> [How to complete this task]
Leaving the images out, output each entry below exactly.

[[ Supplied records, beginning ]]

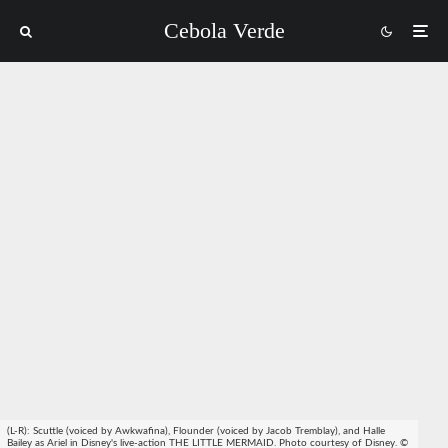
Cebola Verde
(L-R): Scuttle (voiced by Awkwafina), Flounder (voiced by Jacob Tremblay), and Halle
Bailey as Ariel in Disney's live-action THE LITTLE MERMAID. Photo courtesy of Disney. ©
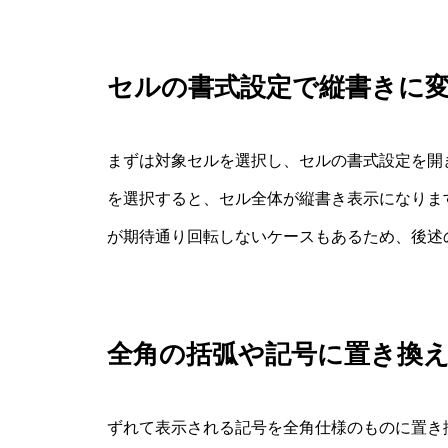
セルの書式設定で縦書きに
まずは対象セルを選択し、セルの書式設定を開
を選択すると、セル全体が縦書き表示になりま
が期待通り回転しないケースもあるため、後述
全角の括弧や記号に置き換
ずれて表示される記号を全角仕様のものに置き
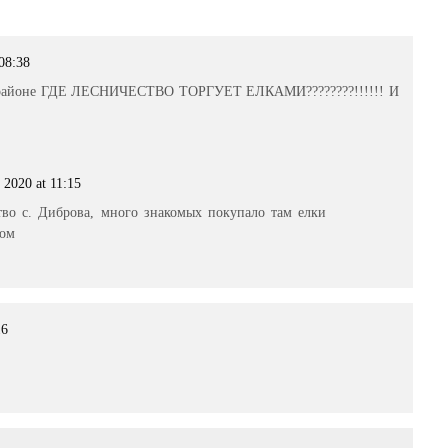
 08:38
м районе ГДЕ ЛЕСНИЧЕСТВО ТОРГУЕТ ЕЛКАМИ????????!!!!!! И
 2020 at 11:15
тво с. Диброва, много знакомых покупало там елки
ком
16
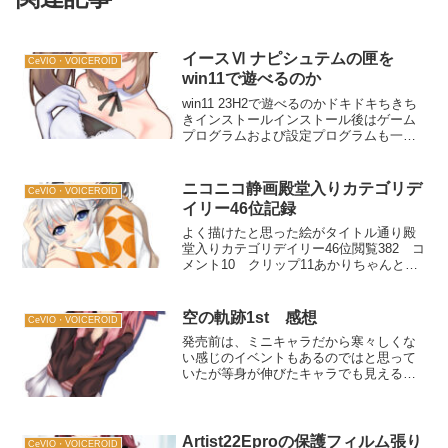
イースⅥ ナピシュテムの匣を
CeVIO・VOICEROID
win11で遊べるのか
win11 23H2で遊べるのかドキドキちきち
きインストールインストール後はゲーム
プログラムおよび設定プログラムも一時
起動後即落ちる公式にてプログラムをあ
てるとなんとか起動が出来るようにただ
し、イースⅥ以外がアクティブになると
ニコニコ静画殿堂入りカテゴリデ
CeVIO・VOICEROID
タスクバーから...
イリー46位記録
よく描けたと思った絵がタイトル通り殿
堂入りカテゴリデイリー46位閲覧382 コ
メント10 クリップ11あかりちゃんとセ
イカさんおまけツイッターのリツイート
127いいね329あかりちゃんとセイカさん
#VOICEROID #紲星あかり #Ce...
空の軌跡1st 感想
CeVIO・VOICEROID
発売前は、ミニキャラだから寒々しくな
い感じのイベントもあるのではと思って
いたが等身が伸びたキャラでも見える感
じにまとめててこれはすごいと思いまし
た（小並感ただミニキャラでのイベント
より見る場合演出がすっごいので時間が
すっごいかかります。がす...
Artist22Eproの保護フィルム張り
CeVIO・VOICEROID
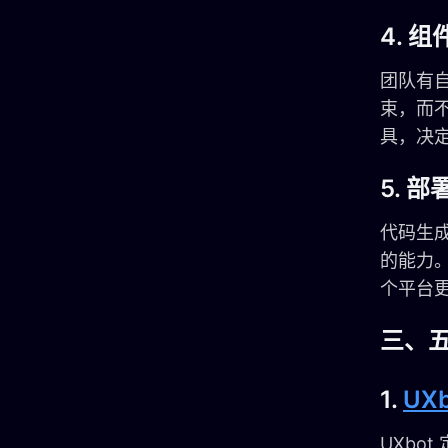
4. 
团队有
束，而
具，决
5. 
代码生
的能力。
个平台
三、五
1.
UXb
UXbo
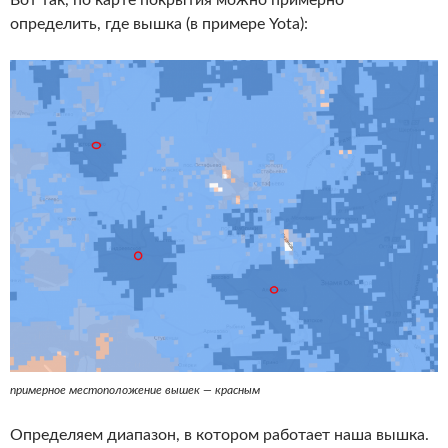
определить, где вышка (в примере Yota):
примерное местоположение вышек — красным
Определяем диапазон, в котором работает наша вышка.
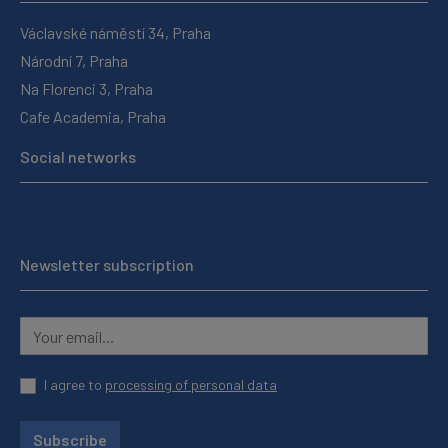
Václavské náměstí 34, Praha
Národní 7, Praha
Na Florenci 3, Praha
Cafe Academia, Praha
Social networks
Newsletter subscription
I agree to
processing of personal data
Subscribe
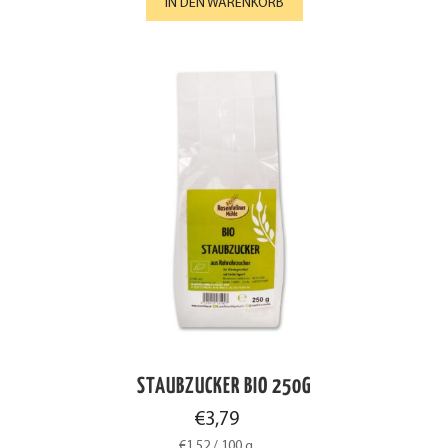
IN DEN WARENKORB
STAUBZUCKER BIO 250G
€
3,79
€
1,52
/
100
g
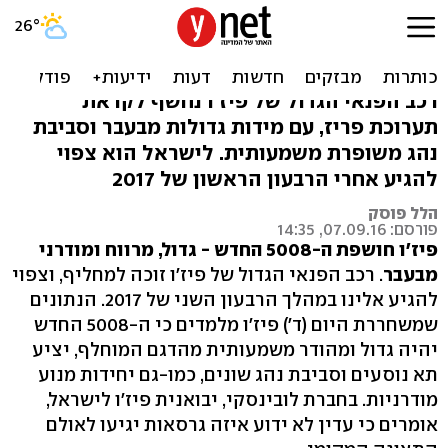
פיז'ו 5008 חדשה - תגיע
לישראל ב-2017
רכב הפנאי הגדול של פיז'ו נחשף לקראת
תערוכת פריז, עם מידות גדולות מבעבר וסביבת
נהג משופרת משמעותית. לישראל הוא צפוי
להגיע אחרי הרבעון הראשון של 2017
הלל פוסק
פורסם: 07.09.16, 14:35
פיז'ו חושפת ה-5008 החדש - גדול, מרווח ומודרני
מבעבר
. רכב הפנאי הגדול של פיז'ו זוכה למחליף, וצפוי
להגיע אלינו במהלך הרבעון השני של 2017. הנתונים
שמשחררת היום (ד') פיז'ו מלמדים כי ה-5008 החדש
יהיה גדול ומהודר משמעותית מהדגם המוחלף, יציע
תא נוסעים וסביבת נהג שונים, כמו-גם יחידות מנוע
מודרניות. בחברת לובינסקי, יבואנית פיז'ו לישראל,
אומרים כי עדין לא ידוע איזה גרסאות יגיעו לאולם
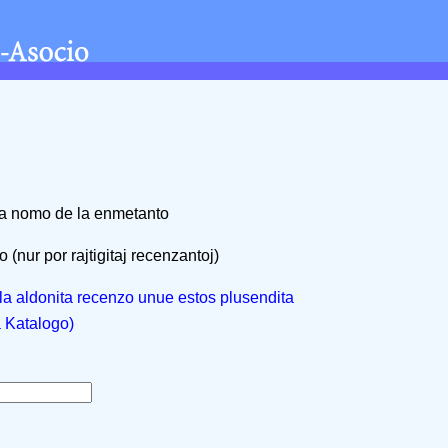
na nomo de la enmetanto
 (nur por rajtigitaj recenzantoj)
, la aldonita recenzo unue estos plusendita
a Katalogo)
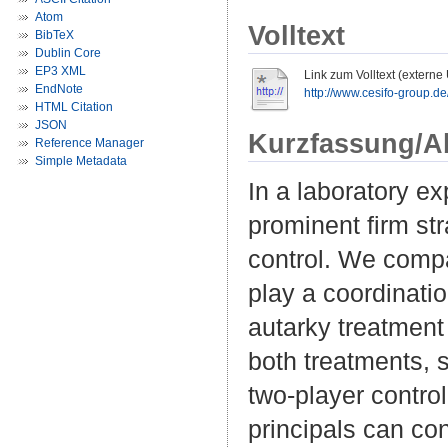
Atom
Volltext
BibTeX
Dublin Core
EP3 XML
Link zum Volltext (externe
EndNote
http://www.cesifo-group.d
HTML Citation
JSON
Kurzfassung/A
Reference Manager
Simple Metadata
In a laboratory ex
prominent firm str
control. We compa
play a coordinat
autarky treatment
both treatments, 
two-player contro
principals can co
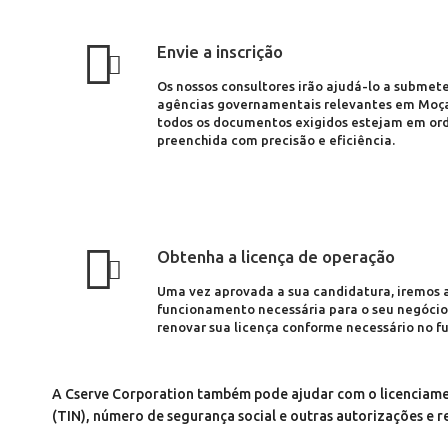
Envie a inscrição
Os nossos consultores irão ajudá-lo a submete
agências governamentais relevantes em Moç
todos os documentos exigidos estejam em ord
preenchida com precisão e eficiência.
Obtenha a licença de operação
Uma vez aprovada a sua candidatura, iremos a
funcionamento necessária para o seu negóci
renovar sua licença conforme necessário no fu
A Cserve Corporation também pode ajudar com o licenciamen
(TIN), número de segurança social e outras autorizações e re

[[ Supplied records, end ]]

> [Response to the task]
Cebola Verde
(L-R): Scuttle (voiced by Awkwafina), Flounder (voiced by Jacob Tremblay), and Halle
Bailey as Ariel in Disney's live-action THE LITTLE MERMAID. Photo courtesy of Disney. ©
セルの書式設定で縦書きに
まずは対象セルを選択し、セルの書式設定を開
を選択すると、セル全体が縦書き表示になりま
が期待通り回転しないケースもあるため、後述
全角の括弧や記号に置き換
ずれて表示される記号を全角仕様のものに置き
 08:38
м районе ГДЕ ЛЕСНИЧЕСТВО ТОРГУЕТ ЕЛКАМИ????????!!!!!! И
 2020 at 11:15
тво с. Диброва, много знакомых покупало там елки
ком
16
イースⅥ ナピシュテムの匣を
CeVIO・VOICEROID
win11で遊べるのか
win11 23H2で遊べるのかドキドキちきち
きインストールインストール後はゲーム
プログラムおよび設定プログラムも一時
起動後即落ちる公式にてプログラムをあ
てるとなんとか起動が出来るようにただ
し、イースⅥ以外がアクティブになると
ニコニコ静画殿堂入りカテゴリデ
CeVIO・VOICEROID
タスクバーから...
イリー46位記録
よく描けたと思った絵がタイトル通り殿
堂入りカテゴリデイリー46位閲覧382 コ
メント10 クリップ11あかりちゃんとセ
イカさんおまけツイッターのリツイート
127いいね329あかりちゃんとセイカさん
#VOICEROID #紲星あかり #Ce...
空の軌跡1st 感想
CeVIO・VOICEROID
発売前は、ミニキャラだから寒々しくな
い感じのイベントもあるのではと思って
いたが等身が伸びたキャラでも見える感
じにまとめててこれはすごいと思いまし
た（小並感ただミニキャラでのイベント
より見る場合演出がすっごいので時間が
すっごいかかります。がす...
Artist22Eproの保護フィルム張り
CeVIO・VOICEROID
4. 
团队有
束，而
具，决
5. 
代码生
的能力。
个平台
三、五
1.
UXb
UXbo
определить, где вышка (в примере Yota):
примерное местоположение вышек — красным
Определяем диапазон, в котором работает наша вышка.
Václavské náměstí 34, Praha
Národní 7, Praha
Na Florenci 3, Praha
Cafe Academia, Praha
Social networks
Newsletter subscription
I agree to
processing of personal data
Subscribe
IN DEN WARENKORB
STAUBZUCKER BIO 250G
€
3,79
€
1,52
/
100
g
פיז'ו 5008 חדשה - תגיע
לישראל ב-2017
רכב הפנאי הגדול של פיז'ו נחשף לקראת
תערוכת פריז, עם מידות גדולות מבעבר וסביבת
נהג משופרת משמעותית. לישראל הוא צפוי
להגיע אחרי הרבעון הראשון של 2017
הלל פוסק
פורסם: 07.09.16, 14:35
פיז'ו חושפת ה-5008 החדש - גדול, מרווח ומודרני
מבעבר
. רכב הפנאי הגדול של פיז'ו זוכה למחליף, וצפוי
להגיע אלינו במהלך הרבעון השני של 2017. הנתונים
שמשחררת היום (ד') פיז'ו מלמדים כי ה-5008 החדש
יהיה גדול ומהודר משמעותית מהדגם המוחלף, יציע
תא נוסעים וסביבת נהג שונים, כמו-גם יחידות מנוע
מודרניות. בחברת לובינסקי, יבואנית פיז'ו לישראל,
אומרים כי עדין לא ידוע איזה גרסאות יגיעו לאולם
na nomo de la enmetanto
 (nur por rajtigitaj recenzantoj)
, la aldonita recenzo unue estos plusendita
a Katalogo)
Atom
Volltext
BibTeX
Dublin Core
EP3 XML
Link zum Volltext (externe
EndNote
http://www.cesifo-group.d
HTML Citation
JSON
Kurzfassung/A
Reference Manager
Simple Metadata
In a laboratory ex
prominent firm str
control. We compa
play a coordinat
autarky treatment
both treatments, 
two-player contro
principals can co
Envie a inscrição
Os nossos consultores irão ajudá-lo a submete
agências governamentais relevantes em Moç
todos os documentos exigidos estejam em ord
preenchida com precisão e eficiência.
Obtenha a licença de operação
Uma vez aprovada a sua candidatura, iremos a
funcionamento necessária para o seu negóci
renovar sua licença conforme necessário no fu
A Cserve Corporation também pode ajudar com o licenciamen
(TIN), número de segurança social e outras autorizações e re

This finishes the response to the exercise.